6/6 with the Malcolm 8X Scope and Malcolm Vintage Sniper Competition Mounts
It was almost a disaster. We planned to sight in our Malcolm 8X USMC scope with the new competition mounts and confirm our calculated ballistic data.
On the morning of range day, I went to my gun safe and, to my horror, realized that I was completely out of 30-06 ammo.
Due to the recent surge in demand for ammo, all the nearby shops were completely out of 30-06 ammo.
I start combing through my contact list to see if anybody near me has any extra 30-06. Then it dawned on me.
You see, I feel very blessed to have many mentors in the shooting sports. One of these mentors is my Italian "grandfather" Leo, a Korean War veteran. Leo brought me many "firsts" in my journey into the shooting sports.
He taught me how to clean and load a shotgun, coached me through my first round of trap shooting, took me on my first dove hunt among many other experiences.
Of all the people I know, he would have some extra 30-06 laying around.
And surely, he did!
Leo gave us a few stripper clips of surplus Greek HXP 30-06 ammo.
"Have Fun!" he exclaimed as we pulled out of his driveway.
Oh we definitely will. Off to the range we go!
We quickly get setup on the first available bench at Desert Marksman.
Eagerly, I loaded up 3 rounds into the magazine of the 03A1 Springfield rifle.
As I went to close the bolt, I noticed some resistance. I could not close it all the way, nor could I open the bolt. After trying to force the bolt open to no avail, Scott was able to tap the action open using his trusty Leatherman.
The Range Officer 007 AKA John at Desert Marksman was quietly observing our frantic struggle from the next lane.
"You don't mess with these rifles often, huh?" He said.
"No sir," I replied, "we usually shoot factory ammo, but today we're shooting surplus ammo."
John, a Vietnam War veteran, takes a look at the bottom of the brass.
"Ahh this is good stuff. Greek HXP, you can tell by the markings and the crimped primer on the bottom of the brass" he remarked.
He explained that surplus ammo often has grime and grit on the brass due to improper storage over the years. This can cause the bolt to seize up in the action.

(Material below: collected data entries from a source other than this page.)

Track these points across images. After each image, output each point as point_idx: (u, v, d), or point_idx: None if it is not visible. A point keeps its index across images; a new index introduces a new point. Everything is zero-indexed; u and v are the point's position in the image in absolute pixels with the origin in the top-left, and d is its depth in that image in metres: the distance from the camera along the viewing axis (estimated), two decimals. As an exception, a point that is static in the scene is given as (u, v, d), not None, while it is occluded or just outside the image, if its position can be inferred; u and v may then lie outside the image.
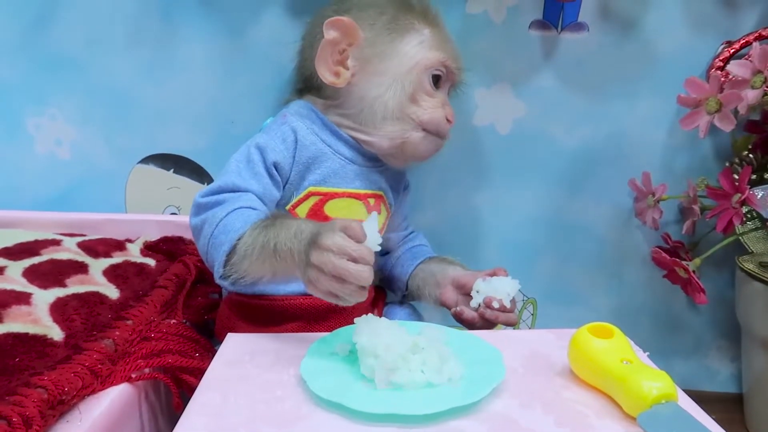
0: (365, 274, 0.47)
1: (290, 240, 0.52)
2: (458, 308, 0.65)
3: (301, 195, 0.66)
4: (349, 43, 0.65)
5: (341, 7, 0.69)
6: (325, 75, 0.66)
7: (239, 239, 0.55)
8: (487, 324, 0.63)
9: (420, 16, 0.68)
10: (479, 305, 0.63)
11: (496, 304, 0.62)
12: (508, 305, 0.62)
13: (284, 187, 0.65)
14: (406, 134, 0.66)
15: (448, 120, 0.68)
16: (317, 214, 0.66)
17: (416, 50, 0.66)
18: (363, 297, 0.48)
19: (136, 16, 0.83)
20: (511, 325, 0.64)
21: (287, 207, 0.66)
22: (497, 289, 0.63)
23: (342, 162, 0.67)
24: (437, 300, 0.70)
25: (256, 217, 0.57)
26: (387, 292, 0.80)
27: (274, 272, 0.55)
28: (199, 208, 0.61)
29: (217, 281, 0.58)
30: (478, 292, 0.64)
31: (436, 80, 0.68)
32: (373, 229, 0.49)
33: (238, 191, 0.61)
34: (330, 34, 0.65)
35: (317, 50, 0.65)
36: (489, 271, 0.66)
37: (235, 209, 0.58)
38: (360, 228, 0.48)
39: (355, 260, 0.47)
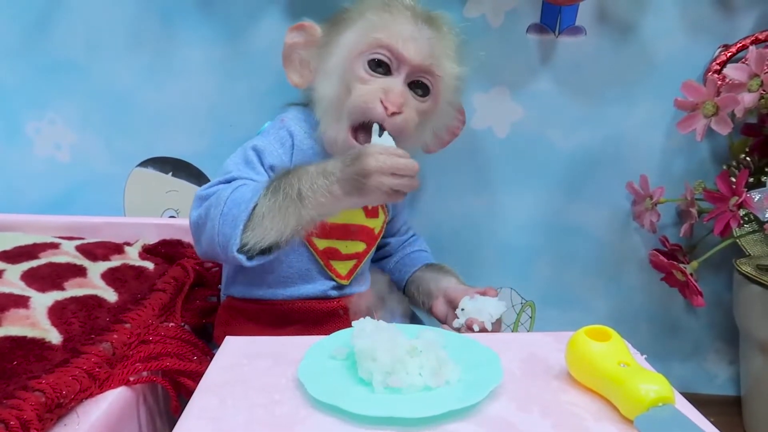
0: (414, 164, 0.56)
1: (317, 179, 0.55)
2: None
3: None
4: (309, 42, 0.66)
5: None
6: (291, 77, 0.68)
7: (255, 205, 0.55)
8: None
9: (380, 4, 0.63)
10: (461, 326, 0.62)
11: (476, 327, 0.61)
12: (489, 328, 0.61)
13: None
14: (339, 135, 0.62)
15: (385, 106, 0.59)
16: None
17: (352, 37, 0.63)
18: (418, 184, 0.57)
19: (136, 21, 0.83)
20: None
21: None
22: (481, 309, 0.62)
23: None
24: (429, 310, 0.70)
25: (263, 184, 0.57)
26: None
27: (298, 221, 0.55)
28: (201, 200, 0.60)
29: (233, 256, 0.56)
30: (463, 310, 0.63)
31: (380, 66, 0.61)
32: (389, 140, 0.59)
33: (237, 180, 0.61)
34: (288, 37, 0.67)
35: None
36: (480, 289, 0.65)
37: (239, 186, 0.58)
38: (383, 143, 0.58)
39: (401, 156, 0.55)
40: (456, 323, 0.63)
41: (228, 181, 0.60)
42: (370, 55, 0.61)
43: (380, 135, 0.60)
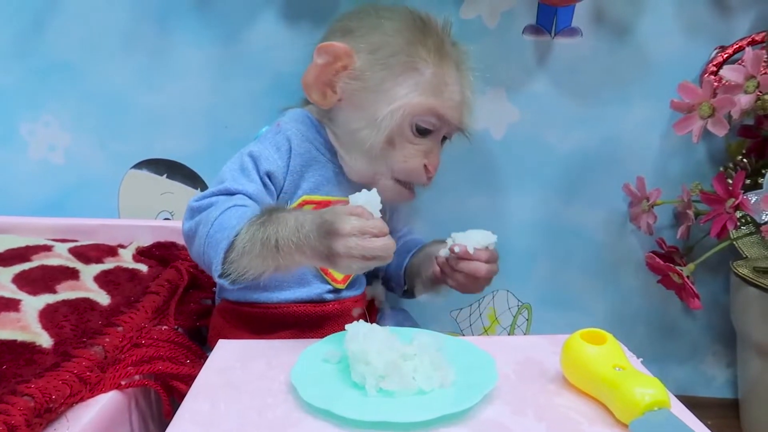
0: (390, 244, 0.51)
1: (293, 235, 0.53)
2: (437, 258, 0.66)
3: (295, 203, 0.65)
4: (343, 66, 0.63)
5: (347, 25, 0.66)
6: (311, 94, 0.65)
7: (236, 236, 0.55)
8: (462, 277, 0.63)
9: (431, 50, 0.63)
10: (447, 255, 0.64)
11: (457, 249, 0.62)
12: (471, 252, 0.62)
13: (278, 196, 0.65)
14: (376, 178, 0.65)
15: (428, 169, 0.65)
16: None
17: (406, 93, 0.62)
18: (390, 260, 0.52)
19: (131, 22, 0.83)
20: (479, 276, 0.63)
21: None
22: (470, 238, 0.63)
23: (336, 169, 0.67)
24: (432, 276, 0.69)
25: (251, 213, 0.57)
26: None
27: (276, 267, 0.55)
28: (193, 212, 0.60)
29: (217, 280, 0.56)
30: (452, 240, 0.64)
31: (423, 131, 0.64)
32: (371, 199, 0.53)
33: (231, 194, 0.60)
34: (321, 58, 0.63)
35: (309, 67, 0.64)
36: None
37: (229, 207, 0.58)
38: (363, 209, 0.52)
39: (376, 236, 0.50)
40: (442, 252, 0.65)
41: (221, 193, 0.60)
42: (421, 121, 0.63)
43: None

007 advised that dabbing a drop of gun oil on the first and last rounds in the magazine would allow the rifle to cycle the surplus ammo smoothly.
With that, we were back in business.
Our calculated ballistics data were spot on. We were 6/6 from 100 to 600 yards after getting sighted in at 100 yards.
Looking back, this video would not have been possible without the amazing guidance of Leo and John. It's moments like these that endear me to the shooting community.
When you were getting started in the shooting sports, did you have any amazing mentors that showed you the ropes?